Before we get started, just a quick bit of housekeeping. A few readers of this blog requested a way (other than RSS) to subscribe to new posts. If you click the Subscribe link above, you can get posts delivered automatically to your email.

It’s been a while since my last update. For one, our beloved golden doodle, Jade, had serious complications from a surgery she had in April. She’s well again now—our miracle girl!—and we are so relieved. I also found a way to start writing fiction again for the first time in more than two and a half years. Depending on how everything plays out, I hope to have a new novel published this summer, and its sequel not far behind.

But in terms of my Stem Cell Transplant, a tremendous amount has happened over the last eight weeks or so as well. I have been the subject of quite a few medical tests to rule out as many potential complications that could arise during the transplant as possible. Those tests have, in the end, all gone as well as I could have hoped for. My heart and lungs are in good shape, I’ve grown out of an allergy thatcould’ve proven problematic, and I have been deemed fit to proceed.

I do have one more test, scheduled for tomorrow. It’s an ultrasound to measure the size of my spleen. (That’s such a funny word, “spleen”; I can’t quite hear it without translating it into an absurd Monty Python voice). It seems my spleen is enlarged, which is very common for those with MDS. As it was explained to me, if it is above a certain size, a step will be added to the transplant procedure to compensate for that.

My sister appears set to be my donor. She turned out to be a perfect match for me. I wish she didn’t have to go through this with me, but I’m so incredibly grateful at the same time. She’s an amazing human being. She and my brother-in-law are uprooting their lives (and the lives of their two adorable dogs) on the other side of the country to stay near me and my wife as the transplant and the initial stages of my recovery proceed. I am so lucky to have an incredible family across the board.

Although final scheduling is pending, the transplant is likely to begin in mid June or so.

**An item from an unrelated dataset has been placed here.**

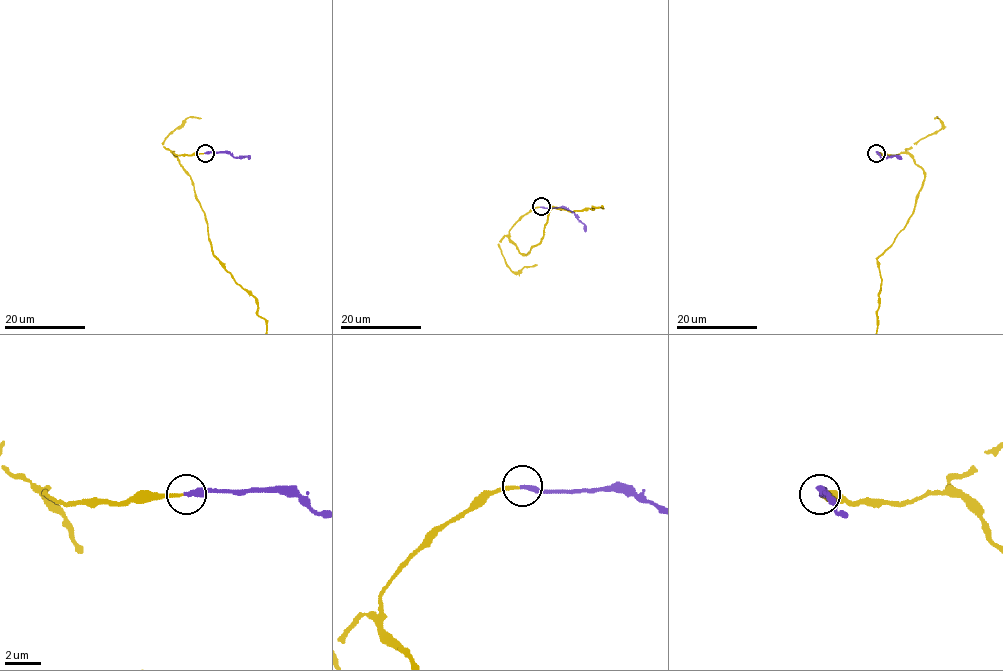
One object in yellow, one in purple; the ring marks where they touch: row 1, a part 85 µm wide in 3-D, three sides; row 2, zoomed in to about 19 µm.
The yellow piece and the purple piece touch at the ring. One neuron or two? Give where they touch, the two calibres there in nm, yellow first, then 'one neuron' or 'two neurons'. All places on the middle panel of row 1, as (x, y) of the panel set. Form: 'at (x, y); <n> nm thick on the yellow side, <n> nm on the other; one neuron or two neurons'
at (541, 206); 180 nm thick on the yellow side, 300 nm on the other; one neuron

It’s scary, but also a relief to see some light at the end of the tunnel. My recovery will be long—about a year in total—with three distinct phases. The SCT phase will be about 30 days in the hospital. For two months after that, I will be discharged but required to stay in close proximity to the medical center, which means I won’t get to go home for three months or so. Finally, the last nine months consist of routine checkups and procedures to make sure the covery is on track.

My hope is to continue updating this blog as everything unfolds.

Thank you all for your love and support.